**Instructions for the task:** In the records that follow, find each line containing "color" and copy it.
....
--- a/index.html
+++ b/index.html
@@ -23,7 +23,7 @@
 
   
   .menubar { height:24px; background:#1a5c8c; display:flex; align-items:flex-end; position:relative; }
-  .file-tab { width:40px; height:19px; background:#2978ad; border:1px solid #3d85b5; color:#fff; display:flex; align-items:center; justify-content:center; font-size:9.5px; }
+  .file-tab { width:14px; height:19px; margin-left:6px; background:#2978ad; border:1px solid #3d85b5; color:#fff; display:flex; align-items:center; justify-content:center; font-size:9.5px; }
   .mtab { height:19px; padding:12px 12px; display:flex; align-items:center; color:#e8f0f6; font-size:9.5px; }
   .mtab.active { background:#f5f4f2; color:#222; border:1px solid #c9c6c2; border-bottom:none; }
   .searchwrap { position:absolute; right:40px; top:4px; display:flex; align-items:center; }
....
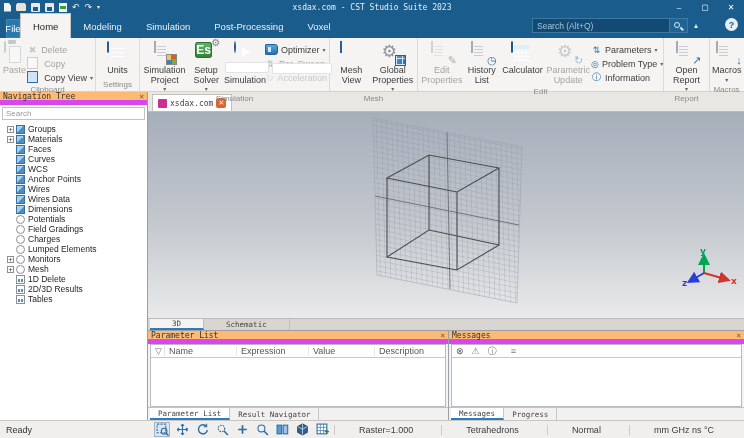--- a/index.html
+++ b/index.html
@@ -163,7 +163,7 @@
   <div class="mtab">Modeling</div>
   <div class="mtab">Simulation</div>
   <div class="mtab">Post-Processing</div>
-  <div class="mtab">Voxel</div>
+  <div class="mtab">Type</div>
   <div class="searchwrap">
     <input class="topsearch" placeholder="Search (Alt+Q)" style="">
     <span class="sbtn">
....
**Result below:**
-  .file-tab { width:40px; height:19px; background:#2978ad; border:1px solid #3d85b5; color:#fff; display:flex; align-items:center; justify-content:center; font-size:9.5px; }
+  .file-tab { width:14px; height:19px; margin-left:6px; background:#2978ad; border:1px solid #3d85b5; color:#fff; display:flex; align-items:center; justify-content:center; font-size:9.5px; }
   .mtab { height:19px; padding:12px 12px; display:flex; align-items:center; color:#e8f0f6; font-size:9.5px; }
   .mtab.active { background:#f5f4f2; color:#222; border:1px solid #c9c6c2; border-bottom:none; }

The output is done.